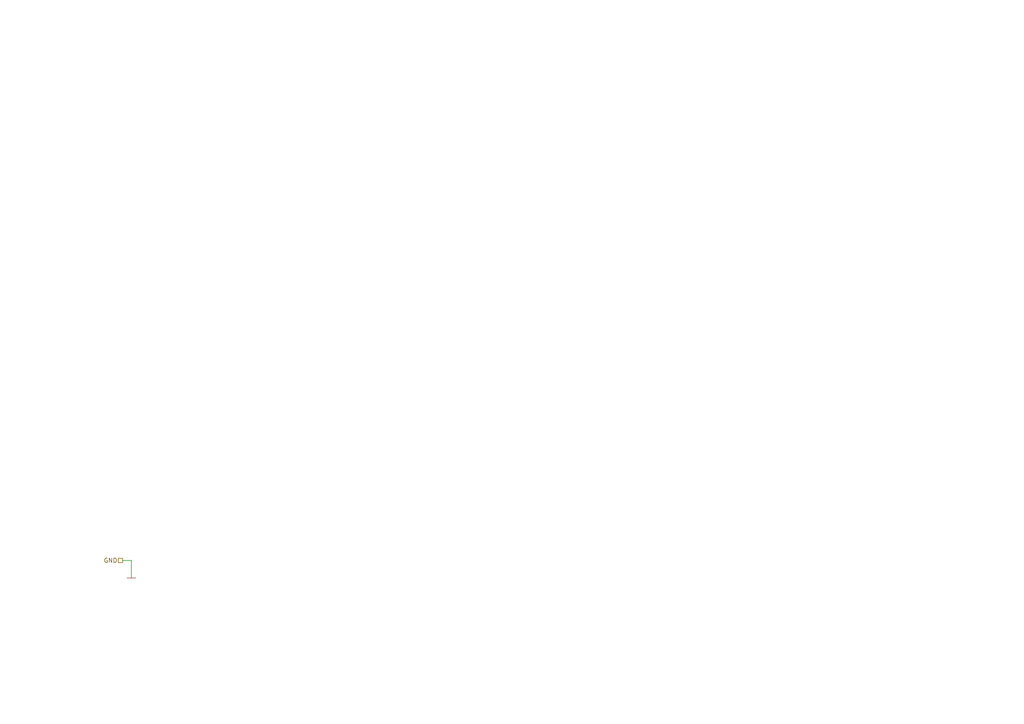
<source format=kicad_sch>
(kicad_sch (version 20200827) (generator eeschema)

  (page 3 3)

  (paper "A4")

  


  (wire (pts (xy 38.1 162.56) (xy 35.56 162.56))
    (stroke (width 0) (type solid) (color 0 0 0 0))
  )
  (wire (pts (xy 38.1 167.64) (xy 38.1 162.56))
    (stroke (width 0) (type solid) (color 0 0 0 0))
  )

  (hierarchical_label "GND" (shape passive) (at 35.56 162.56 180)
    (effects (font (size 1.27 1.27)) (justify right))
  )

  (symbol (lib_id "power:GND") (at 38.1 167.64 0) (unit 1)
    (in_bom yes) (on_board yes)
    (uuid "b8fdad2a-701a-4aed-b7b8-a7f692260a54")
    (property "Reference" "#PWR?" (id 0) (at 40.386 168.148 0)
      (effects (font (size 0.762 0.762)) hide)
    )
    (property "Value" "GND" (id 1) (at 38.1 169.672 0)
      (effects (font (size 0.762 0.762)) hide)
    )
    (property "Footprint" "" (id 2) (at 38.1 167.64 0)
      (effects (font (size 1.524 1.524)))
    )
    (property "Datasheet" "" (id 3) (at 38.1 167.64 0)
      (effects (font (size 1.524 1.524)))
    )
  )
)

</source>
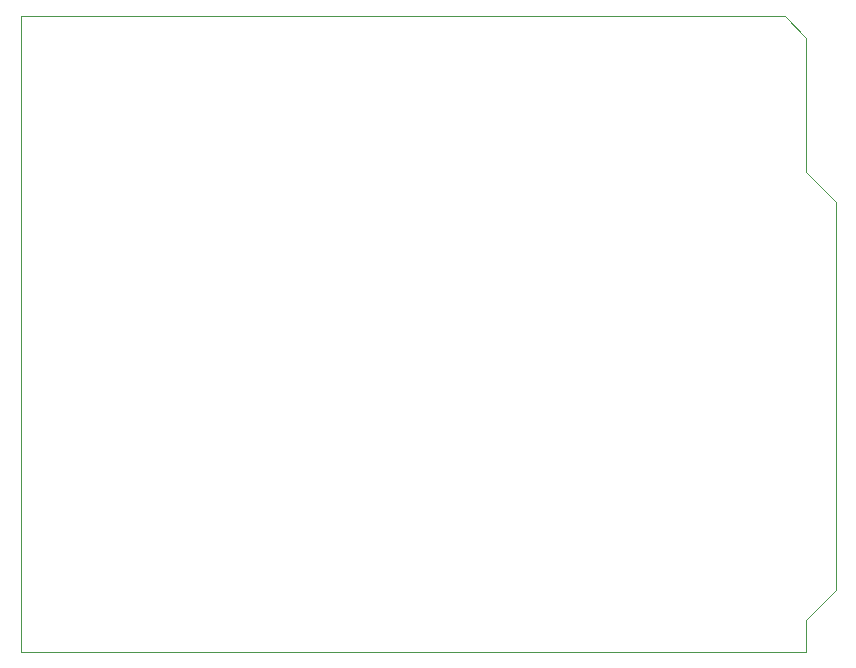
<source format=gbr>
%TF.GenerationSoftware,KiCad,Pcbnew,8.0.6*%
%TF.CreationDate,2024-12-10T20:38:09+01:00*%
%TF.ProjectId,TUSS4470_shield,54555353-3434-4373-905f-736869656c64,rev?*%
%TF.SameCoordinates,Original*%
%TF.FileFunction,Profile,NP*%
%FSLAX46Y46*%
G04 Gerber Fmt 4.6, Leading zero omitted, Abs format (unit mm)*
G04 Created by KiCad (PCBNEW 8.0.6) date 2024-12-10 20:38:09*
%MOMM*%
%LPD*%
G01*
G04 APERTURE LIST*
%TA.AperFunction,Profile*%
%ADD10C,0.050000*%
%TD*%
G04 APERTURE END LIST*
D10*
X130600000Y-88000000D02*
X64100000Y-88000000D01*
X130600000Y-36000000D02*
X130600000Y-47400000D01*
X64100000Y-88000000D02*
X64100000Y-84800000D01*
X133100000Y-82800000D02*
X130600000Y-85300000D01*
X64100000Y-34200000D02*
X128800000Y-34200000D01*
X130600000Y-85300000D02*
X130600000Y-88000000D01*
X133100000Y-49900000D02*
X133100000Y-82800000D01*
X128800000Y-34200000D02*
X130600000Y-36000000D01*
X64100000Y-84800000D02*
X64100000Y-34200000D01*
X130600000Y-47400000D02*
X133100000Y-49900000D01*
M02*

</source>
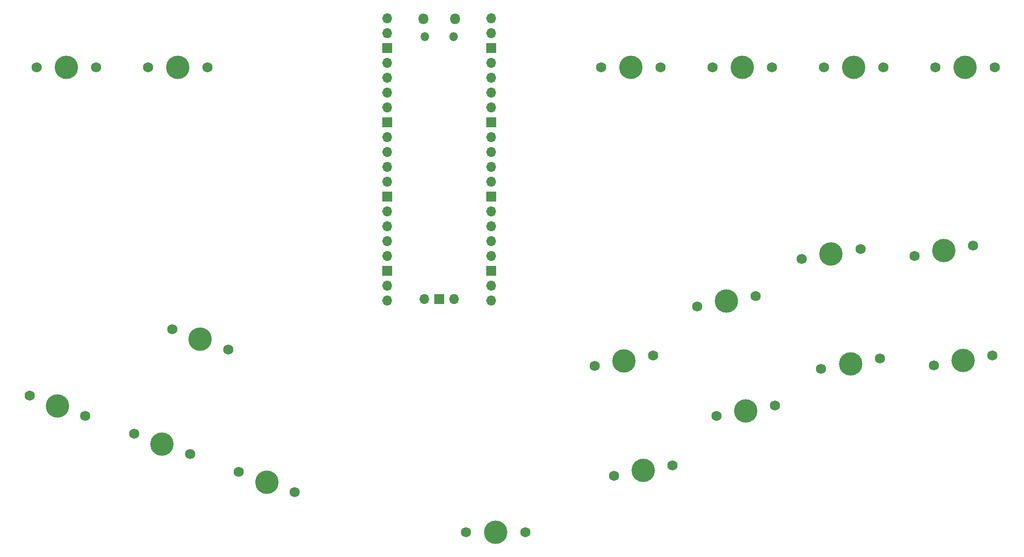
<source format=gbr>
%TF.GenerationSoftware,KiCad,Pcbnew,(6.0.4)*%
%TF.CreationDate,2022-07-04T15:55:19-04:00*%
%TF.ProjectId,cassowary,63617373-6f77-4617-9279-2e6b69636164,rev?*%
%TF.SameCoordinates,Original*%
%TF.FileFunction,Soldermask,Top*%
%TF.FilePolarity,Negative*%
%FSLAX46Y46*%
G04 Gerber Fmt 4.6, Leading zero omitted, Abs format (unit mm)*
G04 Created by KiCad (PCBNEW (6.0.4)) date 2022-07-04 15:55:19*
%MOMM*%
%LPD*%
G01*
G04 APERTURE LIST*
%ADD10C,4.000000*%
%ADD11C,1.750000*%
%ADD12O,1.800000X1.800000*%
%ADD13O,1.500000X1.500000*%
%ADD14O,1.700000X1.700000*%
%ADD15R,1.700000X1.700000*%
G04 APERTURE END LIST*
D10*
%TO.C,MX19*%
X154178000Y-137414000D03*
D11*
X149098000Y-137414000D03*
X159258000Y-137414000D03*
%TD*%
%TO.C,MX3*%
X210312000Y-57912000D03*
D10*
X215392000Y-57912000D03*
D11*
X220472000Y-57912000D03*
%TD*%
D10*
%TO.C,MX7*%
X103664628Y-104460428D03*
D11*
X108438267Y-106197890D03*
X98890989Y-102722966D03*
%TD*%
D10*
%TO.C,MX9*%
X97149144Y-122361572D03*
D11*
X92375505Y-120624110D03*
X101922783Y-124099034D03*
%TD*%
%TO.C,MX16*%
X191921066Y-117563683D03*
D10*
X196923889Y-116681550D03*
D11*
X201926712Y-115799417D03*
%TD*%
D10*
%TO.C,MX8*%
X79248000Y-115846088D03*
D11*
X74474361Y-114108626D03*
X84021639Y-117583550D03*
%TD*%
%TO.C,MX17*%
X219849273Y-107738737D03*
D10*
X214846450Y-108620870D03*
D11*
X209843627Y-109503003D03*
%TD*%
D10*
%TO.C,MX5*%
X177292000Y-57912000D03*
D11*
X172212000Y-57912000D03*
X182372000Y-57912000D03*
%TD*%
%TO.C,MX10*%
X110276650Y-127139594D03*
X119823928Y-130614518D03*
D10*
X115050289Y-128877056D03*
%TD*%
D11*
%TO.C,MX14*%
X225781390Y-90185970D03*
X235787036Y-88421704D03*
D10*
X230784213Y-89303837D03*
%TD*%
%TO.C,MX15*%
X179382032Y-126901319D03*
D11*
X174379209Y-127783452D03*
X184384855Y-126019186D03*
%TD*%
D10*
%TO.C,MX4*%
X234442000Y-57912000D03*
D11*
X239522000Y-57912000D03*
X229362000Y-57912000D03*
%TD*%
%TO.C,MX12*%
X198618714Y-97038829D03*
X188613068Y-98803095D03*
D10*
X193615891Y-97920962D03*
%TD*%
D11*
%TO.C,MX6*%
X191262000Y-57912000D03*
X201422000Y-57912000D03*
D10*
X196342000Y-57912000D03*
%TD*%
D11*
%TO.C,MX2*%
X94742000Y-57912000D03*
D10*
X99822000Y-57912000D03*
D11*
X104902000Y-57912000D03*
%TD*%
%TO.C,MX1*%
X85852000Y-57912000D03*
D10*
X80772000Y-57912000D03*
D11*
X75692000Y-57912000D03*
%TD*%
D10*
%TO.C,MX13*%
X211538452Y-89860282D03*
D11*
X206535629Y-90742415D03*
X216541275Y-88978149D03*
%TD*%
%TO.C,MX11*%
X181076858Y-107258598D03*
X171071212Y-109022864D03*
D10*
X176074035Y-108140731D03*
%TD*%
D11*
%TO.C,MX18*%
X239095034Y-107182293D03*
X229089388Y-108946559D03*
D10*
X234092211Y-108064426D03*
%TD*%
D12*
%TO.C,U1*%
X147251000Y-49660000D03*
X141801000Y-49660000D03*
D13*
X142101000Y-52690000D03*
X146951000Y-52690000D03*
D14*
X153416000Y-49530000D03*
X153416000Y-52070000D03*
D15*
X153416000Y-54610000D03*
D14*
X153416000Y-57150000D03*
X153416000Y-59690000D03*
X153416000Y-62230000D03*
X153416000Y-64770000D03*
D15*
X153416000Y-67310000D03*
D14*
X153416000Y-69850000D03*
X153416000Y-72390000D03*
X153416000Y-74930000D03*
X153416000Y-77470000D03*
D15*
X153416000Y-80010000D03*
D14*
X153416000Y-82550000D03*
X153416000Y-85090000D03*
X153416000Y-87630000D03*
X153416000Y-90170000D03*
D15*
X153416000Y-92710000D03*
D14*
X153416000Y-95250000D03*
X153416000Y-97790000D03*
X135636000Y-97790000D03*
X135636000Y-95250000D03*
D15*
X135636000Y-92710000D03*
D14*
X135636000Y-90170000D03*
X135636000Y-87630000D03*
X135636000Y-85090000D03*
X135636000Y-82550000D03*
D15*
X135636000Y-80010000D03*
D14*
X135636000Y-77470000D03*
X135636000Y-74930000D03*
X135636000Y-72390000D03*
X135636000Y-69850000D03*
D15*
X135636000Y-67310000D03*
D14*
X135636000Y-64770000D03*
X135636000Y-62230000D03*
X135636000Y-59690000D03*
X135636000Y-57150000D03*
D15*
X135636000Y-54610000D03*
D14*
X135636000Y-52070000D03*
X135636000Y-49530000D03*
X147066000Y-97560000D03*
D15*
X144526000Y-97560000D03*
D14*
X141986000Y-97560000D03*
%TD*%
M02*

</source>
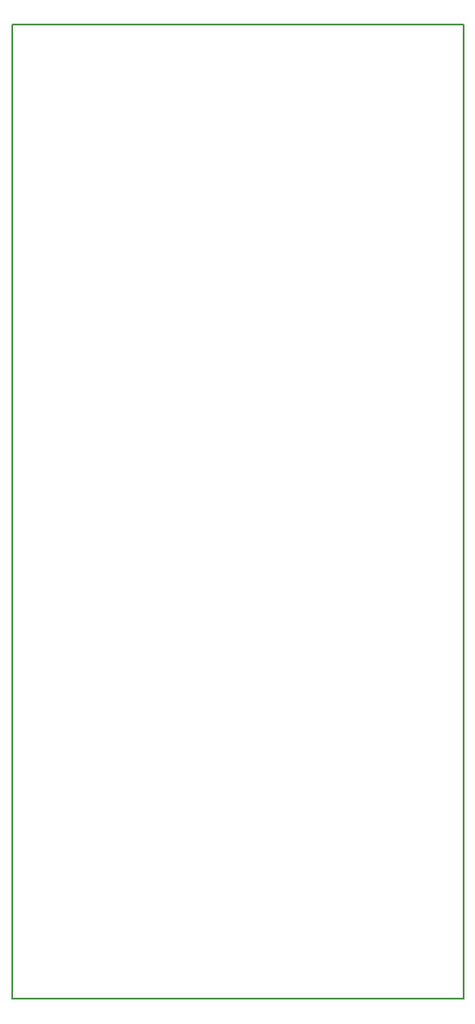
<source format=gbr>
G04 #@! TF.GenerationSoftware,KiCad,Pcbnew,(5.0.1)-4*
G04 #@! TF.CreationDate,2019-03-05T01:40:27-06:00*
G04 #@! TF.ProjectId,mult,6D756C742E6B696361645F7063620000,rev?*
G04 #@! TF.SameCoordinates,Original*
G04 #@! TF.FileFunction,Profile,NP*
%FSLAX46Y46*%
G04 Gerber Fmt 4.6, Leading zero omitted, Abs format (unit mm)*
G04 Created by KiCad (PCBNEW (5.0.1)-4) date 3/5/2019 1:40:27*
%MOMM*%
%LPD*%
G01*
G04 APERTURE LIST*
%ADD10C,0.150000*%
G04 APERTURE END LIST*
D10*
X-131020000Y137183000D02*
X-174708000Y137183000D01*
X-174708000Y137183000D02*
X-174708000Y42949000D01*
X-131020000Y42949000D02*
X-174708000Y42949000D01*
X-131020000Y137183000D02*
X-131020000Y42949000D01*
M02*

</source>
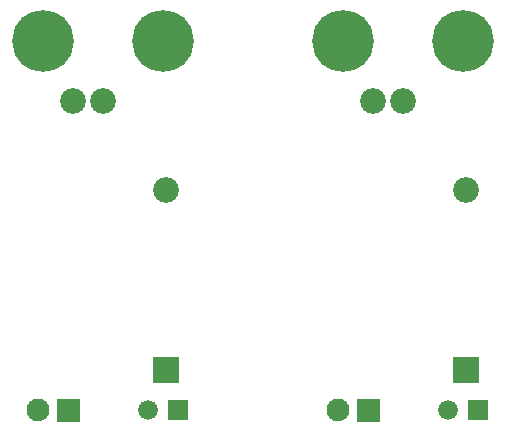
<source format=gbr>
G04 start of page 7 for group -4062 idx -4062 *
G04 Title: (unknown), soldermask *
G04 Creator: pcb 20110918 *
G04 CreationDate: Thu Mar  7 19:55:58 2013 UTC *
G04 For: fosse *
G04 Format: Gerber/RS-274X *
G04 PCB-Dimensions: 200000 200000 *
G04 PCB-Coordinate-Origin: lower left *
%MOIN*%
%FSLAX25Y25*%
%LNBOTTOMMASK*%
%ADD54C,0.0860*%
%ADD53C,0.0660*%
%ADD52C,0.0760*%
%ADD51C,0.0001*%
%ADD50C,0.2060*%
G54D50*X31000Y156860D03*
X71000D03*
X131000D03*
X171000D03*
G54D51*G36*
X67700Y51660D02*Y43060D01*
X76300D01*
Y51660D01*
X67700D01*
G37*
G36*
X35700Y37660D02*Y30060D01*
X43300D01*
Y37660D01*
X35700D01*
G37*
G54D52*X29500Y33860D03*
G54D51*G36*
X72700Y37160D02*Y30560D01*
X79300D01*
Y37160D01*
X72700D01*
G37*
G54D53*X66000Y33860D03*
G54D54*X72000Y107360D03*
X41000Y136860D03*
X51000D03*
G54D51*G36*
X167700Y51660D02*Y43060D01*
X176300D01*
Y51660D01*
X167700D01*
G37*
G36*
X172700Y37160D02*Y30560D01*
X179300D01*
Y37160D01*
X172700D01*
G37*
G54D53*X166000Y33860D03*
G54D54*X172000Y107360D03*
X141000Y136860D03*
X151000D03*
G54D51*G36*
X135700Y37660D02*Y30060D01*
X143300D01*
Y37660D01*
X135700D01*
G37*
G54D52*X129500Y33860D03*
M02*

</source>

YOUR GOAL:
From the first line above through the line containing "35.56 162.56 180)", copy everything exactly, without the pictures.

TASK RESULT:
<source format=kicad_sch>
(kicad_sch (version 20200827) (generator eeschema)

  (page 3 3)

  (paper "A4")

  


  (wire (pts (xy 38.1 162.56) (xy 35.56 162.56))
    (stroke (width 0) (type solid) (color 0 0 0 0))
  )
  (wire (pts (xy 38.1 167.64) (xy 38.1 162.56))
    (stroke (width 0) (type solid) (color 0 0 0 0))
  )

  (hierarchical_label "GND" (shape passive) (at 35.56 162.56 180)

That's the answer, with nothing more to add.